→ **Work task 1**:
Using the burner patent excerpt, decide whether each statement agrees with it: (a) claim 17 has the elevations formed as corrugations with wave crests and wave troughs; (b) the German priority application was filed on Oct. 22, 2008; (c) claim 21 places the flow guidance edge on the long longitudinal side. Answer yes or no for each and quote the deciding words.
→ **Work task 2**:
Write what comes next in the burner patent excerpt, starting after its final sentence.

→ **Source extract**:
----

12. A burner for a turbo machine comprising a flame chamber (4) including a wall section; a swirl generator (12) for applying a swirl to an air stream; a baffle plate (30; 58; 60; 62) for guidance of the air stream in said flame chamber (4); said baffle plate (30, 58, 60) comprising a mounting section; and a plurality of spacers for mounting said baffle plate with said mounting section on said wall section of said flame chamber.

13. The burner according to claim 12, wherein said spacers comprise one of elevations (48) in said mounting section (32) of said baffle plate (30; 58; 60; 62) and elevations in said wall section (22) of said flame chamber (4).

14. The burner according to claim 12, wherein said baffle plate further comprises a flow guidance edge (34) for guiding of an air stream, said mounting section (32) facing away from said flow guidance edge (34) for mounting the baffle plate (30; 58; 60; 62) on said wall section (22) of said flame chamber (4) of said burner (2); and said spacers being formed by a plurality of elevations (48) at said mounting section (32).

15. The burner according to claim 14, wherein said baffle further comprises a mounting edge (54) and said elevations (48) extend from said mounting edge (54) in said direction of said flow guidance edge (34).

16. The burner according to claim 15, wherein said baffle further comprises a planar flow guidance section (56) and wherein said elevations (48) taper out in the direction of said flow guidance edge (34) and develop into said planar flow guidance section (56).

17. The burner according to claim 14, wherein said elevations (48) are formed as corrugations having wave crests (50a, 50b, 50c, . . . ) and wave troughs (52a, 52b, 53c, . . . ).

18. The burner according to claim 17, wherein said wave crests (50a, 50b, 50c, . . . ) and wave troughs (52a, 52b, 52c, . . . ) each have a uniform geometry and are arranged uniformly on said mounting section (32).

19. The burner according to claim 16, wherein said elevations (48) are constructed as steps in the form of a square-wave curve.

20. The burner according to claim 15, wherein said baffle plate (30; 58; 60; 62) is a trapezoidal material strip (38) having one short longitudinal side (40) and one long longitudinal side (42) which forms a conical baffle plate ring in said deformed state.

21. The burner according to claim 20, wherein said flow guidance edge (34) is arranged on said short longitudinal side (40), and said mounting edge (54) is arranged on said long longitudinal side (42).

22. A turbo machine comprising a burner according to claim 12.

Description:

PRIORITY CLAIM

This is a U.S. national stage of application No. PCT/EP2008/008936, filed on Oct. 22, 2008. Priority is claimed on the following application(s): Country: Germany, Application No.: 10 2007 050 664.5, Filed: Oct. 24, 2007 the content of which is incorporated here by reference.

FIELD OF THE INVENTION

The present invention relates to a burner for a turbo machine and more specifically to a burner having a baffle plate for guiding an air stream in a flame chamber.

----

Pose landmark coordinates
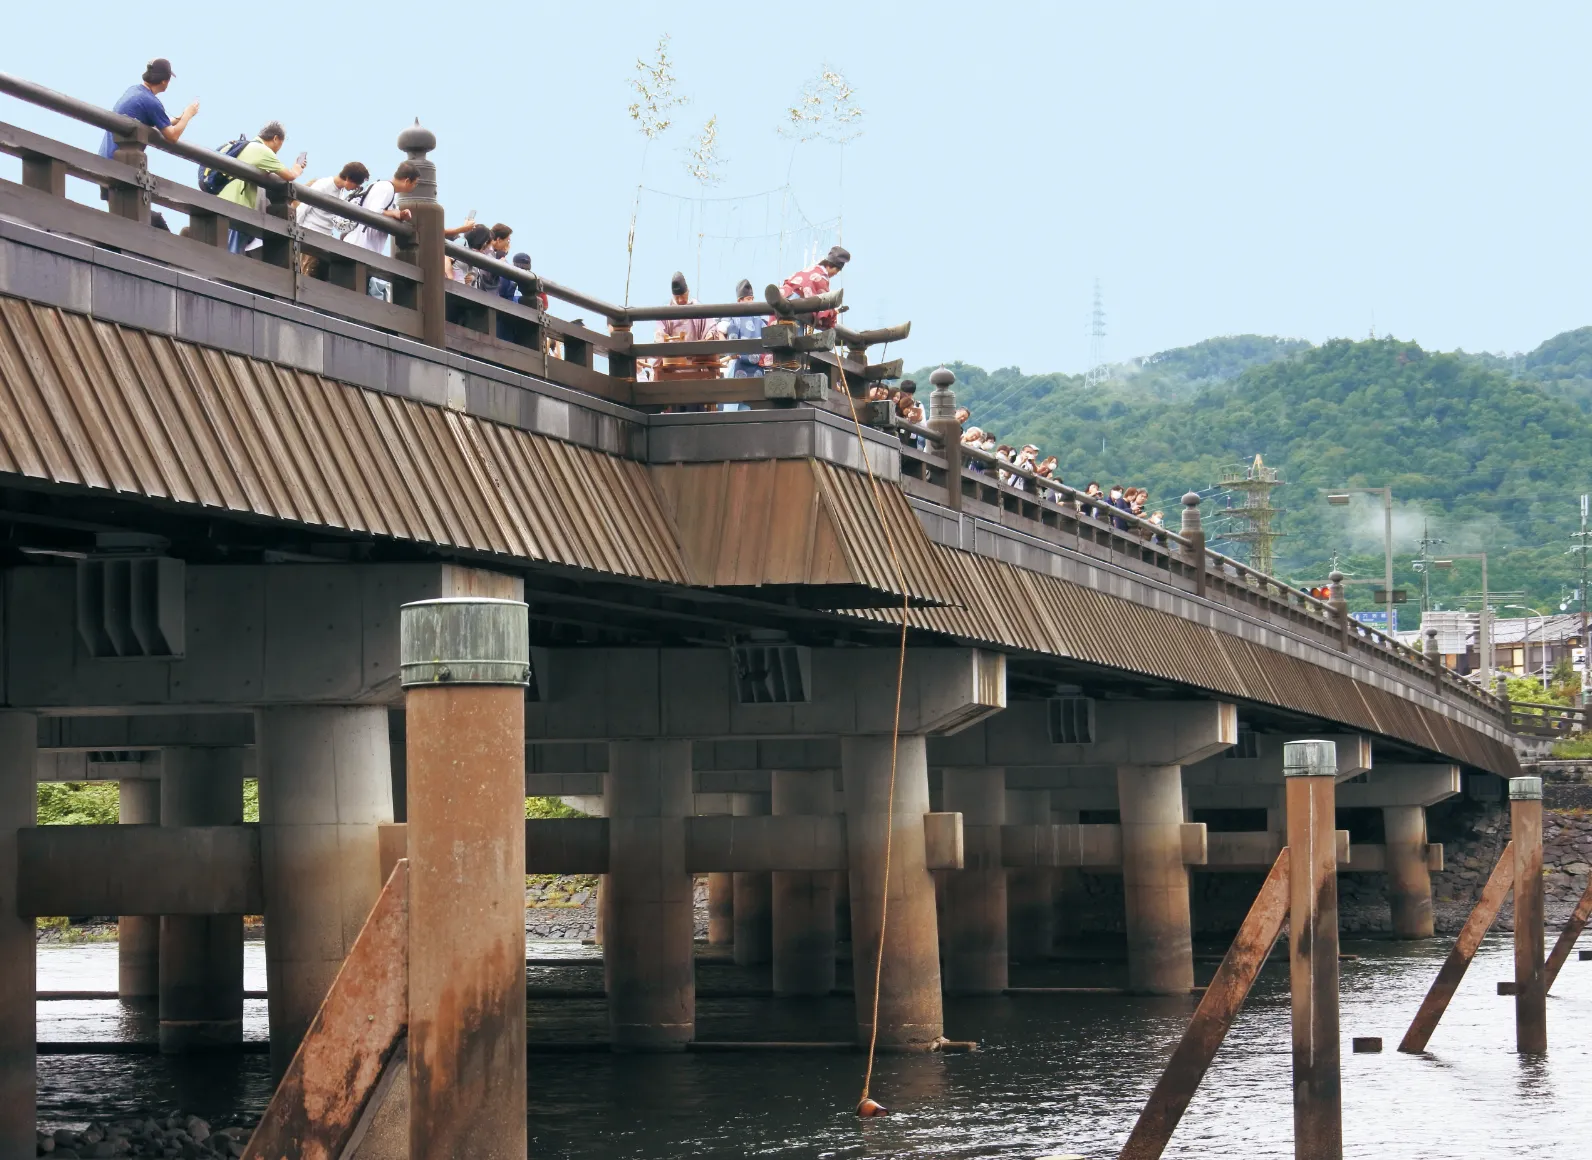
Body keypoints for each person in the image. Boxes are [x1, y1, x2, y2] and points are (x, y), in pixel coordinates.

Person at [99, 58, 198, 231]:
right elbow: (172, 136)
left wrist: (178, 119)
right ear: (164, 81)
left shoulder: (134, 91)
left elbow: (160, 122)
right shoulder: (151, 102)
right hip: (121, 168)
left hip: (105, 161)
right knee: (146, 221)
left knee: (120, 218)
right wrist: (189, 115)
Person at [218, 122, 306, 252]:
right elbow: (290, 175)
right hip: (238, 206)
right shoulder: (262, 151)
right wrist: (298, 168)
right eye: (282, 142)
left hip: (221, 201)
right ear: (276, 138)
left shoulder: (247, 147)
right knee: (233, 253)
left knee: (221, 249)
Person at [343, 162, 418, 298]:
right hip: (362, 247)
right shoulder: (387, 188)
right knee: (356, 293)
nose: (415, 187)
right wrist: (395, 214)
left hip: (360, 245)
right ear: (407, 180)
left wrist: (399, 215)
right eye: (415, 183)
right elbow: (374, 211)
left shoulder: (383, 187)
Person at [295, 162, 369, 278]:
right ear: (348, 179)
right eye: (357, 184)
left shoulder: (340, 192)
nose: (357, 188)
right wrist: (296, 232)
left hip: (325, 239)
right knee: (309, 275)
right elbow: (302, 209)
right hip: (310, 235)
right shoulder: (323, 185)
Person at [777, 245, 849, 329]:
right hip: (794, 308)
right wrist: (833, 314)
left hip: (780, 302)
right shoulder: (820, 278)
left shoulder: (811, 270)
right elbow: (825, 304)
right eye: (836, 271)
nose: (835, 274)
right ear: (830, 266)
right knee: (792, 339)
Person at [721, 278, 765, 393]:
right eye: (748, 299)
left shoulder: (759, 319)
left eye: (752, 299)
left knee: (754, 401)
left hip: (757, 367)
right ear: (740, 300)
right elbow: (723, 333)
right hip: (738, 364)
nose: (751, 301)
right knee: (736, 400)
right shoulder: (733, 318)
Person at [656, 272, 720, 342]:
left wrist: (710, 334)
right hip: (673, 351)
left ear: (688, 292)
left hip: (696, 350)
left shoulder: (697, 307)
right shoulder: (666, 311)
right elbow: (660, 334)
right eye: (677, 297)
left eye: (683, 296)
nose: (680, 300)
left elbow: (711, 327)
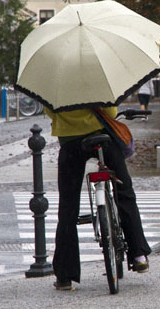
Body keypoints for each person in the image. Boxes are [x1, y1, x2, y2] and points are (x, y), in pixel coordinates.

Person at [44, 104, 151, 290]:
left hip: (70, 143)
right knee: (124, 191)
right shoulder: (94, 78)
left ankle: (64, 276)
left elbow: (50, 111)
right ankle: (138, 254)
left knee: (68, 207)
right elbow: (111, 112)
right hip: (101, 137)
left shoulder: (56, 83)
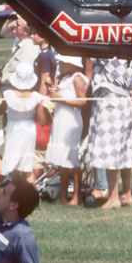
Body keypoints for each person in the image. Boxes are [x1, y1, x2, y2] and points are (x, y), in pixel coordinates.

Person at [85, 56, 132, 206]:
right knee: (125, 150)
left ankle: (114, 197)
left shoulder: (108, 55)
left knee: (110, 151)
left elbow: (90, 55)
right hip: (125, 102)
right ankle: (127, 194)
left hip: (110, 104)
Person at [44, 54, 87, 204]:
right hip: (61, 118)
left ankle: (77, 195)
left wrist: (62, 98)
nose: (61, 63)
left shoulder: (78, 78)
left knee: (71, 157)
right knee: (62, 158)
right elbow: (57, 96)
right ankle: (62, 194)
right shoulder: (64, 76)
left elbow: (83, 101)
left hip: (72, 120)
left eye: (64, 61)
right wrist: (51, 88)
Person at [0, 67, 45, 179]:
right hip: (28, 130)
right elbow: (42, 121)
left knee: (15, 167)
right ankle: (25, 194)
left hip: (14, 130)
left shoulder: (8, 94)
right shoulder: (36, 97)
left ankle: (19, 193)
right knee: (27, 169)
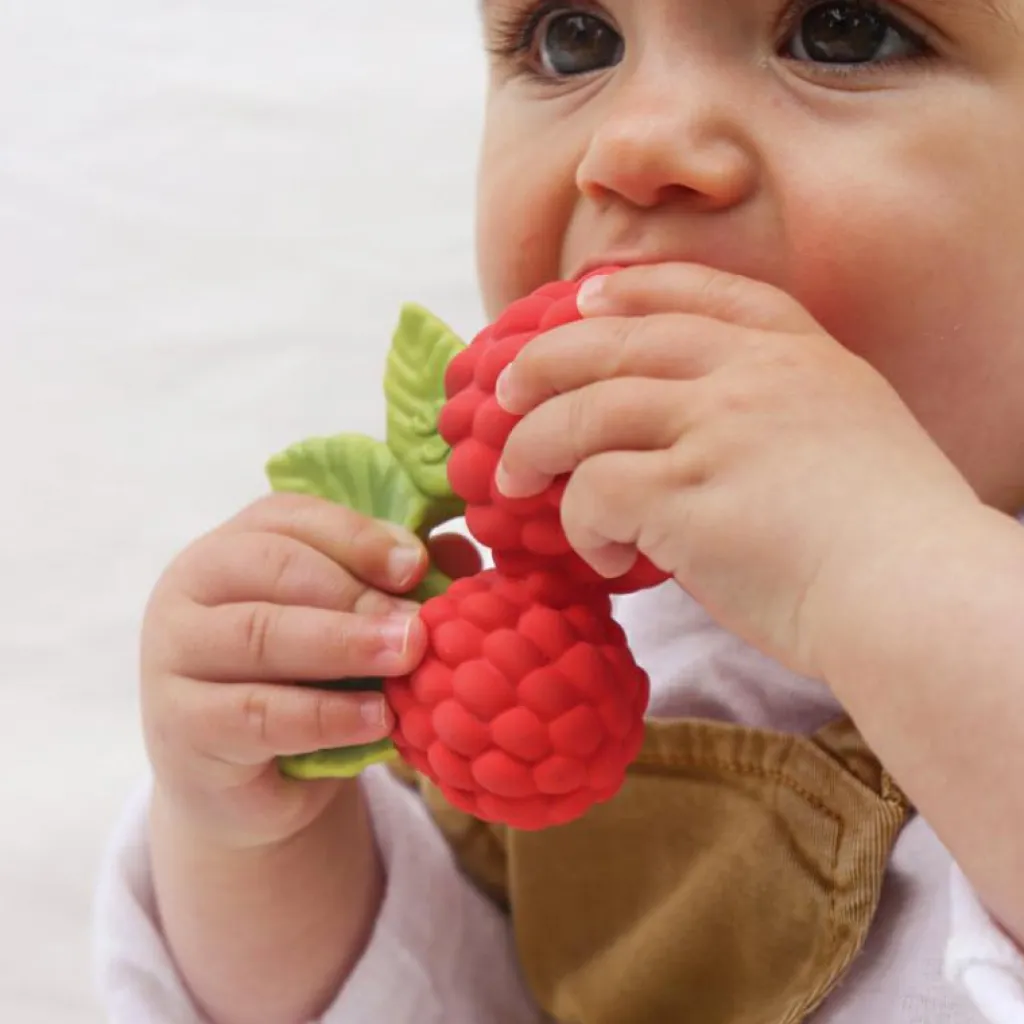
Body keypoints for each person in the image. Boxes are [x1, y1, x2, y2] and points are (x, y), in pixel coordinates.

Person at [95, 2, 1024, 1021]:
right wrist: (256, 840)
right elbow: (447, 996)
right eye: (571, 39)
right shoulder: (539, 630)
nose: (633, 145)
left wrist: (882, 564)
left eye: (843, 33)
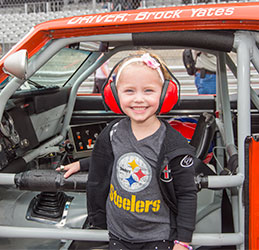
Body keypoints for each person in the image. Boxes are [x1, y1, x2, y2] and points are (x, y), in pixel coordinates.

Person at [57, 51, 199, 250]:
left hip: (159, 238)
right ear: (114, 94)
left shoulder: (174, 145)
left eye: (148, 91)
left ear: (165, 93)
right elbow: (106, 159)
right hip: (118, 234)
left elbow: (187, 194)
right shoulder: (112, 132)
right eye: (129, 91)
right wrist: (81, 164)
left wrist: (183, 241)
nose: (138, 99)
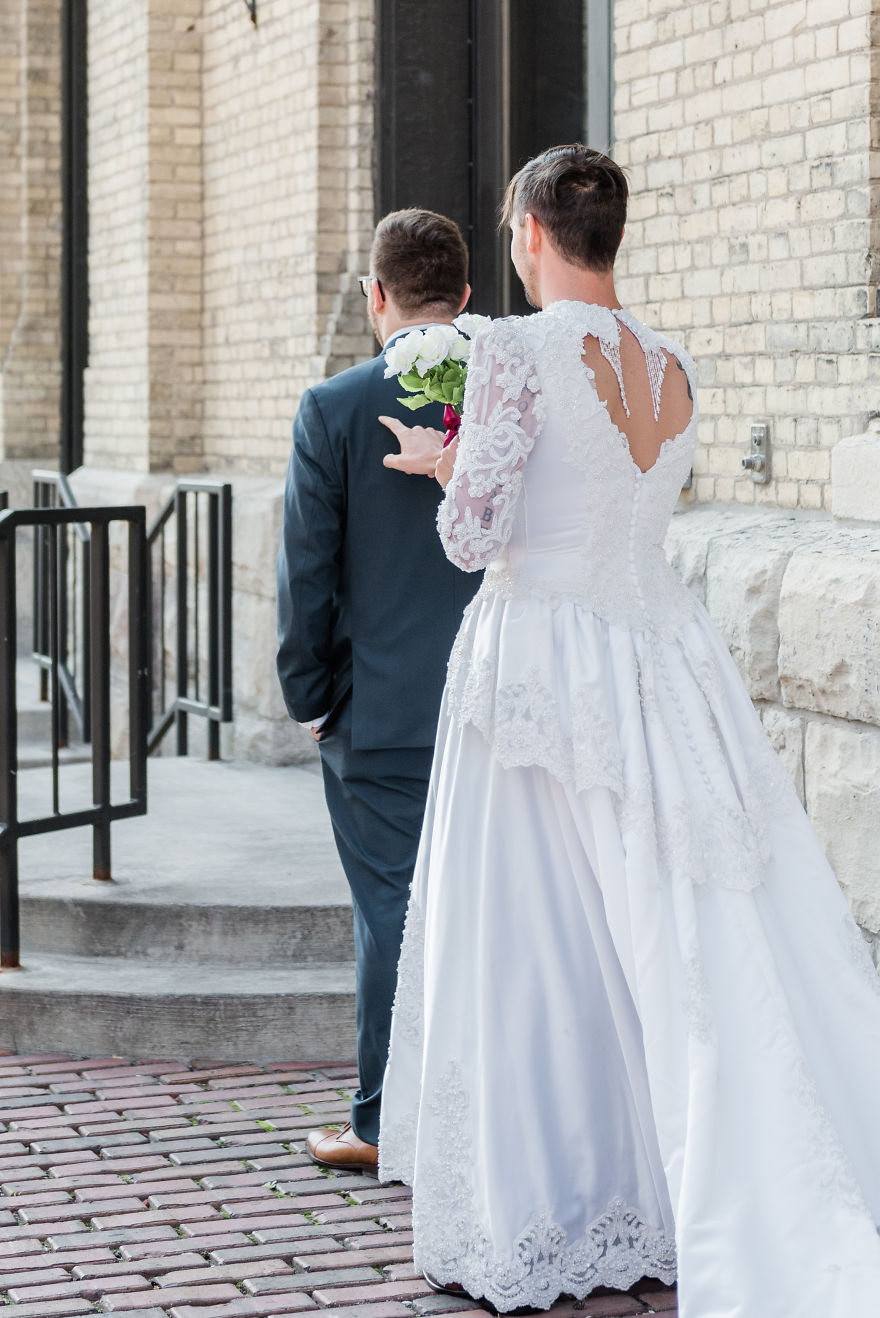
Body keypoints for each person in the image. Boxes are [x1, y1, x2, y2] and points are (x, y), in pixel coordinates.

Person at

----

→ **Written reply 1**:
(a) Yes: "said elevations (48) are formed as corrugations having wave crests"
(b) No: "Country: Germany, Application No.: 10 2007 050 664.5, Filed: Oct. 24, 2007"
(c) No: "said flow guidance edge (34) is arranged on said short longitudinal side (40)"

→ **Written reply 2**:
BACKGROUND OF THE INVENTION

In a combustion process taking place in a flame chamber of a burner for turbo machines, radiant heat is formed, heating up in particular the chamber wall bordering the flame chamber. With thick walls and/or overlapping of material, this heating leads to high thermal stresses. The respective wall sections of the flame chamber are usually cooled by convection, in which outside air is guided over exterior surfaces of wall sections facing away from the flame chamber. To reduce the thermal stresses and to optimize convection cooling, the flame chambers are usually made of thin-walled sheet metal constructions such as flame tubes. Changes in cross section or measures to guide the flow of a mixed fuel-air stream or an air stream, such as baffle plates or swirl generators are welded in place. The baffle plates may be designed as conical rings having a mounting section for welding to a wall section of the flame chamber and having a flow guide edge facing away from the mounting section. After welding, the baffle plate with its mounting section is in contact with the wall section of the flame chamber over a large area, thus forming a large-area overlap of material, which promotes the development of thermal stresses. Since the overlap areas can be cooled on only one side, the thermal stresses cannot be adequately reduced.

SUMMARY OF THE INVENTION

It is an object of the present invention is to minimize the thermal stress associated with a burner for turbo machines while retaining the proven boundary conditions with regard to fluid mechanics and to create a turbo machine having such a burner.

An inventive burner for a turbo machine has a flame chamber, a swirl generator for applying a swirl to an air stream and a baffle plate arranged in the flame chamber for flow guidance of the air stream in the flame chamber. The baffle plate has a mounting section for mounting on a wall section of the flame chamber. According to the invention, the mounting section is connected to the wall section of the flame chamber by a plurality of spacers. The connection may traditionally be achieved by welding. The spacers first prevent an overlapping of material over a large area between the mounting section and the baffle plate and the wall section of the flame chamber. Secondly, a substream of air may flow between the mounting section of the baffle plate and the wall section of the flame chamber, resulting in cooling of both sides of these wall sections. In other words, the wall sections are cooled according to the invention on the interior surface facing the flame chamber as well as traditionally on their exterior surface facing away from the flame chamber. Likewise, welded joints for mounting the baffle plate are cooled on both sides.

The spacers may be separate components or may be, for example, elevations on the mounting section or on the wall section of the flame chamber, which are achieved by a corrugated shaping of the mounting section and/or the wall section.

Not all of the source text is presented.